> **Given information**
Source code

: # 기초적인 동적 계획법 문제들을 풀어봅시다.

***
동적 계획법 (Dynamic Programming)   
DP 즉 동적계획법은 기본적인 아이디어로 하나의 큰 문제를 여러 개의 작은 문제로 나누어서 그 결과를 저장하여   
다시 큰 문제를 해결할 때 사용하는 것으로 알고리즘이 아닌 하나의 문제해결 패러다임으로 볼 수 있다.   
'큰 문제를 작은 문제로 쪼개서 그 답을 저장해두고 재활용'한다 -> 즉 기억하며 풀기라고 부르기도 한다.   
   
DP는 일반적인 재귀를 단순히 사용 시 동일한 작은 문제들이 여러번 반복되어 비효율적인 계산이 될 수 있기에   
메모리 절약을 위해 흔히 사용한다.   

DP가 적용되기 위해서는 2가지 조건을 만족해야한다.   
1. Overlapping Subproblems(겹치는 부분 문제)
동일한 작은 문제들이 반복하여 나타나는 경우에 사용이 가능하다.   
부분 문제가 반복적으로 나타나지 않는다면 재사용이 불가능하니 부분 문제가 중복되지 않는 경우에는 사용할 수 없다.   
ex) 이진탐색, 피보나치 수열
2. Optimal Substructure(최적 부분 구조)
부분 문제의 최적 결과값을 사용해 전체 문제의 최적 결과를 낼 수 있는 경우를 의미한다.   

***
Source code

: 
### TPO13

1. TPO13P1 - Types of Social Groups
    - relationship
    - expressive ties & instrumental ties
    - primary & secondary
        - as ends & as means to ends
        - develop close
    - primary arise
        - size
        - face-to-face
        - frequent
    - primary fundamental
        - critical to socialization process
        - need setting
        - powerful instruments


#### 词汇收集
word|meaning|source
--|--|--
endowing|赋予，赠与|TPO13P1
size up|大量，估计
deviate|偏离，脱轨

> **Problem description**
Reproduce the whole listing above with every occurrence of "primary" replaced by "principal", leaving all other text unchanged.

> **Result of this task**
Source code

: # 기초적인 동적 계획법 문제들을 풀어봅시다.

***
동적 계획법 (Dynamic Programming)   
DP 즉 동적계획법은 기본적인 아이디어로 하나의 큰 문제를 여러 개의 작은 문제로 나누어서 그 결과를 저장하여   
다시 큰 문제를 해결할 때 사용하는 것으로 알고리즘이 아닌 하나의 문제해결 패러다임으로 볼 수 있다.   
'큰 문제를 작은 문제로 쪼개서 그 답을 저장해두고 재활용'한다 -> 즉 기억하며 풀기라고 부르기도 한다.   
   
DP는 일반적인 재귀를 단순히 사용 시 동일한 작은 문제들이 여러번 반복되어 비효율적인 계산이 될 수 있기에   
메모리 절약을 위해 흔히 사용한다.   

DP가 적용되기 위해서는 2가지 조건을 만족해야한다.   
1. Overlapping Subproblems(겹치는 부분 문제)
동일한 작은 문제들이 반복하여 나타나는 경우에 사용이 가능하다.   
부분 문제가 반복적으로 나타나지 않는다면 재사용이 불가능하니 부분 문제가 중복되지 않는 경우에는 사용할 수 없다.   
ex) 이진탐색, 피보나치 수열
2. Optimal Substructure(최적 부분 구조)
부분 문제의 최적 결과값을 사용해 전체 문제의 최적 결과를 낼 수 있는 경우를 의미한다.   

***
Source code

: 
### TPO13

1. TPO13P1 - Types of Social Groups
    - relationship
    - expressive ties & instrumental ties
    - principal & secondary
        - as ends & as means to ends
        - develop close
    - principal arise
        - size
        - face-to-face
        - frequent
    - principal fundamental
        - critical to socialization process
        - need setting
        - powerful instruments


#### 词汇收集
word|meaning|source
--|--|--
endowing|赋予，赠与|TPO13P1
size up|大量，估计
deviate|偏离，脱轨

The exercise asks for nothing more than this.